FAUT-IL S'EN RÉJOUIR ? Silvio Berlusconi est un animal politique très exotique auprès duquel les « déviances » de Nicolas Sarkozy ne sont que roupie de sansonnet. Pourquoi ne pas le rappeler : dans le machisme, dans la grossièreté, dans l'arrogance de son comportement, « Sua Emittenza » a largement de quoi décourager le plus compréhensif des électeurs. On nous dit qu'il a changé, mais c'est quand même un candidat qui a osé déclarer il y a quelques jours : «Les femmes de droite sont jeunes et belles, les femmes de gauche sont ménopausées.»
On est donc conduit à douter de la sagacité de l'électorat qui vient de faire au « Cavaliere », un triomphe définitif. Ou alors, on pensera que la gauche de Romani Prodi a déçu les Italiens au point de les amener à préférer Scylla à Charybde. M. Veltroni n'a pourtant manqué ni d'habileté politique ni de charisme. Peut-être son échec se cache-t-il dans les propos désabusés qu'il tient parfois. Il disait que M. Berlusconi n'était plus le même homme et qu'il n'avait pas la même envie de gagner qu'autrefois. Ce jugement s'appliquerait-il à M. Veltroni lui-même ?
La France en pire.
Il est vrai cependant que, en dehors de ses algarades, M. Berlusconi, 71 ans, a quelque peu mûri. Il semble conscient de l'énormité des problèmes italiens : une croissance limitée à un demi-point par an depuis huit ans, des déficits et une dette de 106 % du PIB. C'est la France en pire. Autre point positif : dès que sa victoire a été connue, il a annoncé des épreuves à ses concitoyens. On ne saurait donc l'accuser de sombrer une fois encore dans la démagogie ; il a peut-être tiré de ses deux passages au pouvoir (1994-1995 et 2001-2006) une sagesse qu'on ne lui connaissait pas.

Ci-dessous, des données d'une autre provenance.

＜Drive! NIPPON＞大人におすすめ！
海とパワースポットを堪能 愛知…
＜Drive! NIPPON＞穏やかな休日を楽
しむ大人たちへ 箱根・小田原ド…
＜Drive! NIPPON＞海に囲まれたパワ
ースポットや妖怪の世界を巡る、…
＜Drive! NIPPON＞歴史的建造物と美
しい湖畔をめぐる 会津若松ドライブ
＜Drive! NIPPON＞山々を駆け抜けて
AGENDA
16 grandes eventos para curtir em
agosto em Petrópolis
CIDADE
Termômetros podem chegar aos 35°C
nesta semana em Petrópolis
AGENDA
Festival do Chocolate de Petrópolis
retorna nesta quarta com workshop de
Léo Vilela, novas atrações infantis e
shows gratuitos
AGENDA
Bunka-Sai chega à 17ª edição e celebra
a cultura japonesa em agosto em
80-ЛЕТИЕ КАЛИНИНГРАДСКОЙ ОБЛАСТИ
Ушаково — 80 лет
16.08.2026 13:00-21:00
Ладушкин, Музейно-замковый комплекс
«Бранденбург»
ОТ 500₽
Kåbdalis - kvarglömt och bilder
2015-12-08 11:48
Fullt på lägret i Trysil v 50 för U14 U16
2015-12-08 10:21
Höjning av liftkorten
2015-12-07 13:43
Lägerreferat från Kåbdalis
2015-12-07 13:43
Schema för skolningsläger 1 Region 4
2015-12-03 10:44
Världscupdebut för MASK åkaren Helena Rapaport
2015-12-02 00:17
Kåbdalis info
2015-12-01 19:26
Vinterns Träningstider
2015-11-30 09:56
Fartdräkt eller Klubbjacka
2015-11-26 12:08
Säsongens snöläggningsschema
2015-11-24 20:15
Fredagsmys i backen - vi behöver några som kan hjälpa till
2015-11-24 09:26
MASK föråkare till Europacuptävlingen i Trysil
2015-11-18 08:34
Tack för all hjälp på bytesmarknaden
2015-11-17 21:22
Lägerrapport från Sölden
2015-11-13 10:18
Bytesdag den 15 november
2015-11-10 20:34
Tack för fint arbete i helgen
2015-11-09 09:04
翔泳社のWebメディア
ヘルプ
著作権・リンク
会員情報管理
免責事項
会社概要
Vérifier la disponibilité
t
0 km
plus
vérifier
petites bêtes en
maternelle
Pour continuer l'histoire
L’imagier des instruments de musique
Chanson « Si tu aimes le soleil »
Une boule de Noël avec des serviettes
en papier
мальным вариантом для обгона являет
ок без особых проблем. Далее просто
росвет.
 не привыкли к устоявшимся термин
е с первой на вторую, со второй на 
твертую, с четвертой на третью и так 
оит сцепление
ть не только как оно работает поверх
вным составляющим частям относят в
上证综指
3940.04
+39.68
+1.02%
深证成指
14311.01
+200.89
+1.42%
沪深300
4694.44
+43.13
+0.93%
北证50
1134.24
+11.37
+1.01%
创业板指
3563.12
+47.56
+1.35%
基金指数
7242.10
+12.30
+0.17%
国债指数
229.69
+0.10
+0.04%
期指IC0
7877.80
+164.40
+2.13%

La dimension de la victoire de Silvio Berlusconi fait apparaître d'autres sujets de réconfort. Le « Cavaliere » et son adversaire du Parti démocrate ont réussi à bipolariser un électorat depuis longtemps fragmenté en une myriade de partis ; bien que la Ligue du Nord, un mouvement intolérant et séparatiste à l'origine, ait doublé son score (à 8 %), son chef, Umberto Bossi, a pris l'engagement lundi soir de ne pas prendre la majorité en otage. Il demeure qu'il représente, dans tout vote, une force d'appoint essentielle.
Enfin, l'extrême-gauche (que l'on ne peut appeler ainsi que par comparaison avec la France, mais elle est différente de notre extrême-gauche), a été laminée par le scrutin.
On peut ou non regretter que M. Berlusconi l'ait emporté, mais on se satisfera de ce qu'il pourra enfin gouverner sans avoir à cajoler un parti représenté par trois députés et qui lui impose ses exigences ; enfin, on note qu'il existe en Italie un consensus pour la réforme, de l'Etat, des institutions, de l'économie et de la dépense publique. L'intégrité de M. Veltroni garantit qu'il ne s'opposera pas aux réformes les plus nécessaires.
LE SCRUTIN ITALIEN TRADUIT UNE SIMPLIFICATION ESSENTIELLE DU RAPPORT DE FORCE POLITIQUE
La croissance, c'est contagieux.
Même si le personnage de Berlusconi ne nous inspire guère, nous souhaiterons bon vent à nos amis italiens, car leur bien-être est aussi le nôtre. L'Italie a furieusement besoin de se ressaisir ; elle doit retrouver son dynamisme industriel des années soixante ; elle doit confirmer sa suprématie dans le design, l'innovation industrielle, l'exportation ; elle doit améliorer sa productivité, réduire ses dépenses collectives et regagner la place qu'elle occupait il n'y a pas longtemps en Europe.
Il n'existe en effet aucune fatalité de la stagnation économique. Les résultats des pays membres de l'Union européenne sont très différents. Ceux qui ont su prendre leur sort en main et récuser la résignation ont créé des emplois et relancé la machine économique dans un contexte identique de l'Atlantique à l'Oural. Ce raisonnement vaut pour l'Italie comme pour la France et dès lors que nos économies et nos cultures sont très imbriquées, nous ne gagnerions rien à la déprime ou à l'apathie italienne. Nos vosins sont jaloux des Espagnols, qui les devancent désormais en termes de produit per capita. Il ne tient qu'à eux de reconquérir leur place au sein de l'Europe. Et nous serons ravis si leur retour à la croissance est contagieux.